## Activity
Please update the items below by replacing "sur demande" with "à la demande" wherever it appears, and leave everything else unchanged.

## Data for review
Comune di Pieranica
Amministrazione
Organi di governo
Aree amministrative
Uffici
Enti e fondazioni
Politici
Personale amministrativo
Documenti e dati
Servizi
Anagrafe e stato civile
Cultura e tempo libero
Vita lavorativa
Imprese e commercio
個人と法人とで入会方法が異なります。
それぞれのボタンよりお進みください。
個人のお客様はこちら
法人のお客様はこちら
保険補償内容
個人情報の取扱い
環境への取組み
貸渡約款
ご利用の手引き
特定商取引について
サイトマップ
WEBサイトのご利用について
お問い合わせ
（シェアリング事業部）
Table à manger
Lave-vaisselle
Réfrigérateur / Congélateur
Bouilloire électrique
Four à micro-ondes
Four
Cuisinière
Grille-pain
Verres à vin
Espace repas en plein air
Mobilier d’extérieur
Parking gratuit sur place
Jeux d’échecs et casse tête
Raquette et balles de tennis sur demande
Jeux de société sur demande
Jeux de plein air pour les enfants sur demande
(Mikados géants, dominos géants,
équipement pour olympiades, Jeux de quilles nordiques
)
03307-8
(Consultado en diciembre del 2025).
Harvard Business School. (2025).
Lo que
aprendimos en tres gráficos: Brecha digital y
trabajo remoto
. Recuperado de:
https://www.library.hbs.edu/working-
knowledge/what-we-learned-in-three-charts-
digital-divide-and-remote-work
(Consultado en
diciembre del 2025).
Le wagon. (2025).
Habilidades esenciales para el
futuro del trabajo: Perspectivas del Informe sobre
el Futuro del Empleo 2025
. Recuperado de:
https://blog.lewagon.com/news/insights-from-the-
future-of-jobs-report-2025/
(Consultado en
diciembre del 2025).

## Your response
Comune di Pieranica
Amministrazione
Organi di governo
Aree amministrative
Uffici
Enti e fondazioni
Politici
Personale amministrativo
Documenti e dati
Servizi
Anagrafe e stato civile
Cultura e tempo libero
Vita lavorativa
Imprese e commercio
個人と法人とで入会方法が異なります。
それぞれのボタンよりお進みください。
個人のお客様はこちら
法人のお客様はこちら
保険補償内容
個人情報の取扱い
環境への取組み
貸渡約款
ご利用の手引き
特定商取引について
サイトマップ
WEBサイトのご利用について
お問い合わせ
（シェアリング事業部）
Table à manger
Lave-vaisselle
Réfrigérateur / Congélateur
Bouilloire électrique
Four à micro-ondes
Four
Cuisinière
Grille-pain
Verres à vin
Espace repas en plein air
Mobilier d’extérieur
Parking gratuit sur place
Jeux d’échecs et casse tête
Raquette et balles de tennis à la demande
Jeux de société à la demande
Jeux de plein air pour les enfants à la demande
(Mikados géants, dominos géants,
équipement pour olympiades, Jeux de quilles nordiques
)
03307-8
(Consultado en diciembre del 2025).
Harvard Business School. (2025).
Lo que
aprendimos en tres gráficos: Brecha digital y
trabajo remoto
. Recuperado de:
https://www.library.hbs.edu/working-
knowledge/what-we-learned-in-three-charts-
digital-divide-and-remote-work
(Consultado en
diciembre del 2025).
Le wagon. (2025).
Habilidades esenciales para el
futuro del trabajo: Perspectivas del Informe sobre
el Futuro del Empleo 2025
. Recuperado de:
https://blog.lewagon.com/news/insights-from-the-
future-of-jobs-report-2025/
(Consultado en
diciembre del 2025).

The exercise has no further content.